After the furore caused by its tariff increases in May this year, the Telecom Regulatory Authority of India recently held a series of open house meetings at the four metros to deliberate the Interconnect Usage Charges (IUC) and the Access Deficit Charges (ADC) that have already been imposed by it on consumers.
One of the most startling revelations at these open house sessions was in connection with the ADC. In simple words, the ADC is charged to consumers to make up the deficit between revenues charged by Bharat Sanchar Nigam Ltd (BSNL) for its services and the actual cost incurred by it, which it claims is higher. The TRAI had claimed that the ADC cost to BSNL was a whopping Rs 13,000 crore and had used this to justify higher tariffs to consumers. However, at the Bangalore Open-house, TRAI suddenly declared that the ADC was just Rs 7,000 crore, or nearly half the earlier claim.
What does this mean? Quite simple. That TRAI has been trying to regulate tariffs in a highly confused telecom scenario without any access to real costs. And, that the increase in telecom tariffs may have no real justification at all. That is exactly what Consumer Advocacy Groups (or CAG) have been arguing for the last two years.

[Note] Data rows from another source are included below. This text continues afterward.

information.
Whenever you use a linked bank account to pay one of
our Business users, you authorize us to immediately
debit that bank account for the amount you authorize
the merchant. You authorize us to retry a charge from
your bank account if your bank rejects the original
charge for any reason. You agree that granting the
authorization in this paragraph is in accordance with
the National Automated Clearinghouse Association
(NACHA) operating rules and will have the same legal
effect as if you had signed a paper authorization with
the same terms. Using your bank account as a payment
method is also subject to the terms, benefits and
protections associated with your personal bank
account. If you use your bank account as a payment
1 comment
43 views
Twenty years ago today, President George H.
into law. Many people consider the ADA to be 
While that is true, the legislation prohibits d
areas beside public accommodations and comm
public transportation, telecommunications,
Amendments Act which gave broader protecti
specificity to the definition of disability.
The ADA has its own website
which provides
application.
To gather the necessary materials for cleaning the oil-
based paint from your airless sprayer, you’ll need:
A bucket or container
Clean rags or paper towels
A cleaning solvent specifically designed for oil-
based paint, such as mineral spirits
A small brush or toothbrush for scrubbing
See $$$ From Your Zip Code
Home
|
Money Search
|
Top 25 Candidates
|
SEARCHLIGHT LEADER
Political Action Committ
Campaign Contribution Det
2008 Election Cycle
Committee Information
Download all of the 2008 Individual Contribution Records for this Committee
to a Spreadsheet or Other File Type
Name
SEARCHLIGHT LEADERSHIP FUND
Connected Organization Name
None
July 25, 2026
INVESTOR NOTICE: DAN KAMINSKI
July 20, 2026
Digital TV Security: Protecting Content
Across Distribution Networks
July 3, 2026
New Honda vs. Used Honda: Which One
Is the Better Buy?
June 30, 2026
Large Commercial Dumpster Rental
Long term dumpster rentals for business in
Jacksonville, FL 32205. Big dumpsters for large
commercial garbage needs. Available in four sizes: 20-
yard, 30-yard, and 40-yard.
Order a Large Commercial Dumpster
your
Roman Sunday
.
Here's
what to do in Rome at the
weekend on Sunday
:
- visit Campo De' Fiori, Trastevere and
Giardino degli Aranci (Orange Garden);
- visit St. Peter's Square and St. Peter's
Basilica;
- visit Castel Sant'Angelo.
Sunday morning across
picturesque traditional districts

But TRAI has never listened. It is so busy trying to create a level playing field between disparate service providers - government owned PSUs, financially weak cellular service providers and powerful new entrants like Reliance and the Tatas - that it has no time for consumers.
In fact, the problem with fixing tariffs without accurate cost data became relevant only when Reliance came on the scene with its promise of vastly reduced call charges. All of a sudden both PSUs and cellular operators had ganged up on one side, with Reliance on the other, and the Tatas standing behind it as a silent spectator to events.
But another major stakeholder got inadvertently ranged on Reliance’s side and that is the consumer. Consumers are furious that government has tweaked its policies to foist higher tariffs on them in the garb of IUC and ADC charges that are not cost based.
At each of the four open houses, CAGs demanded that TRAI should first obtain data from all service providers, both their individual capital costs and segment-wise operational costs (or “unbundled costs of the network elements”) which should be audited to verify accuracy before arriving at significant conclusions. TRAI officials then admitted that they had been “experiencing serious difficulties” since the “data was not readily available with the operators, or there are some reservations on their part in providing these to us”. The fact is that TRAI has no powers to penalise operators who do not share data with it. And in the five years of its existence, it has neither made an attempt to collect genuine data nor armed itself with appropriate penal powers.
Apart from costs, CAGs have challenged the rationale for imposing additional IUC charges on consumers last May. Achintya Mukherjee of the Bombay Telephone Users Association says, “the IUC regime is only an arrangement between service providers for accounts settlements between them and they do not have a direct bearing on tariffs for the consumer”. When there was only a single operator in the fixed line system (BSNL or MTNL), it was the call originator, the carriage provider and also the call terminator. And the entire cost of operation was built into the tariffs charged by them. However, if the cost of this has to be paid externally to another operator, it means that the incumbent operator (BSNL/MTNL) has that much less work done by his system, leading to lower costs. Logically, such external payments could therefore be absorbed by the incumbent (BSNL/MTNL) operator itself. As for new entrants, their capital investment per line is much lower and their accounting settlements would not only balance each other’s payments.
If that is the case, then an IUC regime should not lead to additional costs to the consumer argues Mr Mukherjee. Ideally, he says, if market shares of various service providers were evenly balanced, the two sets of charges for termination and origination would cancel each other out, with no additional cost to the service provider or consumer. It is only when cellular operators came on the scene and began to pay MTNL/BSNL a hefty Rs 1.2 per call of three minutes that the system got skewed in favour of the fixed line operators, but it was allowed because cellphones were seen as a premium service. Instead of rectifying this with a fair sharing of costs between operators, TRAI forced a compromise where the consumer now pays Rs 1.5 for the same number of transactions (calls) in the system; only now, it was spread between two sets of consumers (the fixed line and cellulars) when earlier only the cellular subscriber paid Rs 1.2 for a smaller percentage of transactions (calls).
Similarly, TRAI has imposed a Calling Party Pays (CPP) regime, without convincing CAGs that other countries that also follow the CPP regime have a similar approach to the cost and valuation methods that TRAI has assumed. The same is true of how it has worked out and revised the ADC due to BSNL.
Instead of using the telecom spectrum and the resources of all service providers to promote teledensity, the government has passed on the total responsibility for remote area connections to BSNL, thereby creating a sentiment of social service by BSNL which also cloaks its inefficiencies and high costs. Instead of doing this, the TRAI should have handled the entire access deficit issue through the Universal Services Fund.
The danger is that the sum total of TRAI’s policies are not even headed in the direction of a fair tariff regime for consumers. What they are doing instead is to call into question the very need for a telecom regulator, when most disputes are best resolved by the judiciary.